• **Текст задания**: Перепишите без изменений все приведенные ниже строки, опустив изображения.

----

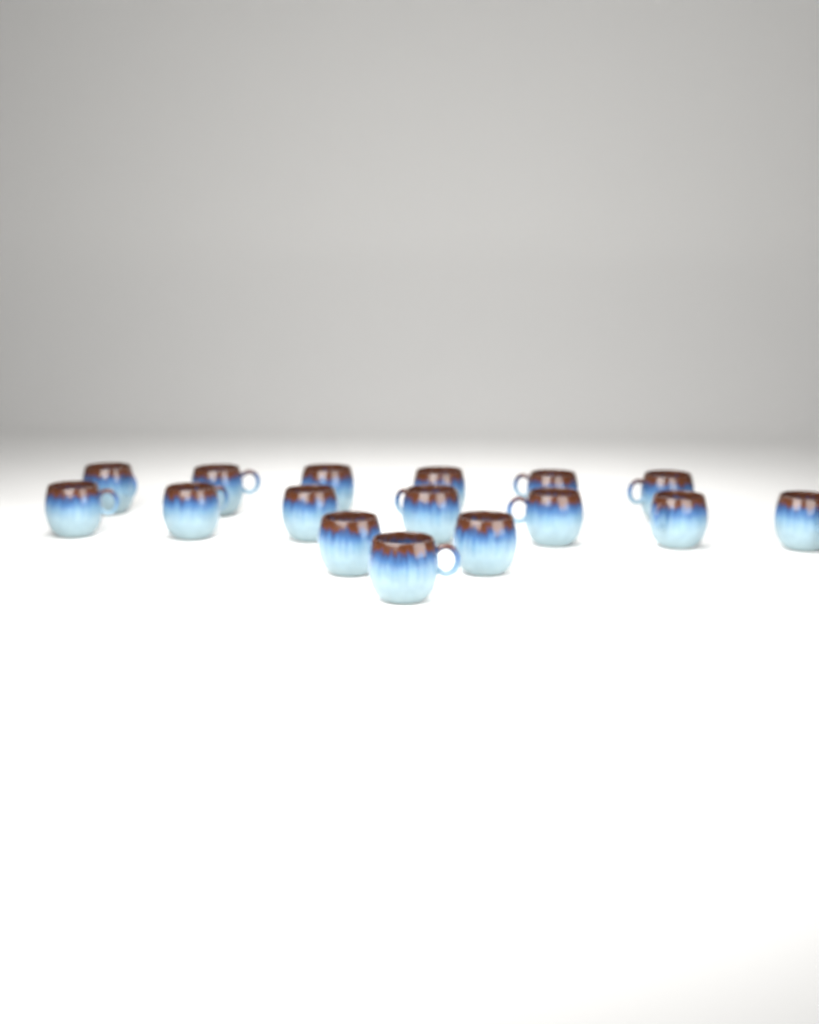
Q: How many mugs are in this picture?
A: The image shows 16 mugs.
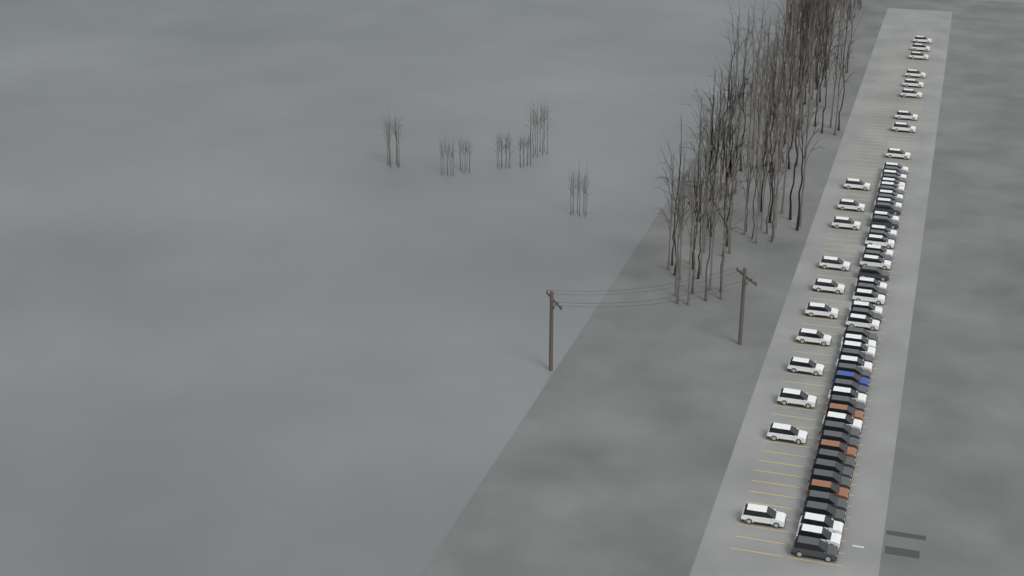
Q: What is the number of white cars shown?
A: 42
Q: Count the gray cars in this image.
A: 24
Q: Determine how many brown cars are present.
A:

----

• **Полный ответ**:
Q: How many mugs are in this picture?
A: The image shows 16 mugs.
Q: What is the number of white cars shown?
A: 42
Q: Count the gray cars in this image.
A: 24
Q: Determine how many brown cars are present.
A:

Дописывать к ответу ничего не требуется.